• **Problem**: Translate into Spanish this sentence from the passage below on the BBC German Service: "Regular programming began on 27 January 1939 and was expanded in April, after the complete occupation of Czechoslovakia."

• **Supplied passage**:
The German Service ("Londoner Rundfunk") of the BBC was a German language radio service running from 1938 until 1999. It began operating during the second world war and continued running until after the dissolution of the GDR and the end of the Cold War. With a broadcast time that never exceeded a few hours a day what was first conceived as a propaganda broadcast became a source for reliable information on the state of the war, and later the "voice of the free world" to those behind the iron curtain.

The station first broadcast on 27 September 1938. Regular programming began on 27 January 1939 and was expanded in April, after the complete occupation of Czechoslovakia. The station's first editor-in-chief was Hugh Greene. Other early leadership included Lindley Fraser, formerly professor of philosophy at Aberdeen, as well as Richard Crossman and Patrick Gordon Walker who would move on to become leading figures in of the Labor Party.

During the war many prominent German exiles contributed to the program, including Thomas Mann, Sigmund Freud, and Albert Einstein, and the Nazi Regime came to call it the number one enemy broadcast. Throughout the years of the GDR, programs such as 'Briefe ohne Absender' (Letters without sender) would give voice to the east of the republic. The east German Ministry of State Security extensively investigated, tracked and persecuted all involved.

• **Dataset content**:

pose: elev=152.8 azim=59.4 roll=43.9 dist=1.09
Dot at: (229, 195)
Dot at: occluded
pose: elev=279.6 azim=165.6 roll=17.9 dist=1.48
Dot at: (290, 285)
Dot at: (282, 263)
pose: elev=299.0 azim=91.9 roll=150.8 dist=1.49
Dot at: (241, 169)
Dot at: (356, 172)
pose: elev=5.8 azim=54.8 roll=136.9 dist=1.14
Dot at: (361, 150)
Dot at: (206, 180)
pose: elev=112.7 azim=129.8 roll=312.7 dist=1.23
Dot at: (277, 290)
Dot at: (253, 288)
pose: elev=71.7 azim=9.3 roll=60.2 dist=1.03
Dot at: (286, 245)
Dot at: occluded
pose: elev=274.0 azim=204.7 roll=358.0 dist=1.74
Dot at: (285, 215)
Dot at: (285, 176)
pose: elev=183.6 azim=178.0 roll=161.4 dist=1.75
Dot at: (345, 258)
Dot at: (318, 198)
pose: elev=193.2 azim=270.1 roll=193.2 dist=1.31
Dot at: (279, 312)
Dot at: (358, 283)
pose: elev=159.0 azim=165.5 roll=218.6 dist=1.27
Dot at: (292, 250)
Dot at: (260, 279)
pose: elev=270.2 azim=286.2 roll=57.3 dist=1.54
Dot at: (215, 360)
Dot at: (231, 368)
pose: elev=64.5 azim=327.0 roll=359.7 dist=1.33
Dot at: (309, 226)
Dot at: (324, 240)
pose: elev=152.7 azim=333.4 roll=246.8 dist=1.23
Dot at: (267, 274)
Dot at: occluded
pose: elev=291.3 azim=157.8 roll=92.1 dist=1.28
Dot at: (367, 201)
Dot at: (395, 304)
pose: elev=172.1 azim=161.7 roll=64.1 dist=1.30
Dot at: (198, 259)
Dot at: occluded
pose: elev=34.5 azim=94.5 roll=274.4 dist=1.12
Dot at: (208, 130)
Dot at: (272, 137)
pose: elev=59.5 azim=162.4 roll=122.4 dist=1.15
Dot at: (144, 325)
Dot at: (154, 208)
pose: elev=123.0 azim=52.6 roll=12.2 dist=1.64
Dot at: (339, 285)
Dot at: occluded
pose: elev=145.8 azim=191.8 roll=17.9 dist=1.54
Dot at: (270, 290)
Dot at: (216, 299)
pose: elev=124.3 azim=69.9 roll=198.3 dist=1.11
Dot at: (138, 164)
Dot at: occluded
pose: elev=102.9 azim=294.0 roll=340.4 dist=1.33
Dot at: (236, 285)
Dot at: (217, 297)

• **Solution for this problem**: La programación regular comenzó el 27 de enero de 1939 y se amplió en abril, tras la ocupación completa de Checoslovaquia.